● **PROMPT**
Transcribe, exactly and in full, every line from the one including "cells demonstrate weak" to the end of the listing.

● **RECORDS FOR THIS EXERCISE**
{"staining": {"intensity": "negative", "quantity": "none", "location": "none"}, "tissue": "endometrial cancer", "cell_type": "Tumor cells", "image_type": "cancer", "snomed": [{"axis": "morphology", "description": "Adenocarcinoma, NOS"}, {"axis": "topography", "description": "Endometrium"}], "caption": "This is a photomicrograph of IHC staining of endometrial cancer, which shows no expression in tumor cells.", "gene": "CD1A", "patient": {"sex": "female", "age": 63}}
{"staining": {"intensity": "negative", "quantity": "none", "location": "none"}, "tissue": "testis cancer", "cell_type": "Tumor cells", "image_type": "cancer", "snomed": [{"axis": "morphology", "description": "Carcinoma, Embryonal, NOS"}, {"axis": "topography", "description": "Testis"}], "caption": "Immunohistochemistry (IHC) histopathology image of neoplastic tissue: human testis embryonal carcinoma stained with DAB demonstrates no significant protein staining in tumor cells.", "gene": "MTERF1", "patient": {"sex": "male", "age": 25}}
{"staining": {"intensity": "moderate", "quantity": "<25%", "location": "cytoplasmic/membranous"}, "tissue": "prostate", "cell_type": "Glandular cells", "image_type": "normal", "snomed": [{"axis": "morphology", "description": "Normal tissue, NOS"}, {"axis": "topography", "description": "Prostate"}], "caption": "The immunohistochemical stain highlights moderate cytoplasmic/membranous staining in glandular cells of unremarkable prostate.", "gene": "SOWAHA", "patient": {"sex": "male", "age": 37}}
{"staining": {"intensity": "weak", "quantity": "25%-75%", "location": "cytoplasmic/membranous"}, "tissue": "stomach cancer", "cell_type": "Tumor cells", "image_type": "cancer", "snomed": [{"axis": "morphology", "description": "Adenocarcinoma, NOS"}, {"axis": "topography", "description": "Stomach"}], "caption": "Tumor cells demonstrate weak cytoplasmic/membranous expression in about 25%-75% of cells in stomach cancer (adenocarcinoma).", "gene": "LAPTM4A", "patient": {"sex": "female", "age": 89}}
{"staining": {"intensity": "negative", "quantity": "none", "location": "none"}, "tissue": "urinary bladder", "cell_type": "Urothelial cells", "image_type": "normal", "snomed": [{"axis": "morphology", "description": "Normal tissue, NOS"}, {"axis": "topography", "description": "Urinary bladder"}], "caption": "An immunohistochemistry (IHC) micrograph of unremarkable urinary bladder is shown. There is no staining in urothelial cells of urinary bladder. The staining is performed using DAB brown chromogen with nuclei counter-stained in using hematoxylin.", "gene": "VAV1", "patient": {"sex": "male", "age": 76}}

● **ANSWER SECTION**
{"staining": {"intensity": "weak", "quantity": "25%-75%", "location": "cytoplasmic/membranous"}, "tissue": "stomach cancer", "cell_type": "Tumor cells", "image_type": "cancer", "snomed": [{"axis": "morphology", "description": "Adenocarcinoma, NOS"}, {"axis": "topography", "description": "Stomach"}], "caption": "Tumor cells demonstrate weak cytoplasmic/membranous expression in about 25%-75% of cells in stomach cancer (adenocarcinoma).", "gene": "LAPTM4A", "patient": {"sex": "female", "age": 89}}
{"staining": {"intensity": "negative", "quantity": "none", "location": "none"}, "tissue": "urinary bladder", "cell_type": "Urothelial cells", "image_type": "normal", "snomed": [{"axis": "morphology", "description": "Normal tissue, NOS"}, {"axis": "topography", "description": "Urinary bladder"}], "caption": "An immunohistochemistry (IHC) micrograph of unremarkable urinary bladder is shown. There is no staining in urothelial cells of urinary bladder. The staining is performed using DAB brown chromogen with nuclei counter-stained in using hematoxylin.", "gene": "VAV1", "patient": {"sex": "male", "age": 76}}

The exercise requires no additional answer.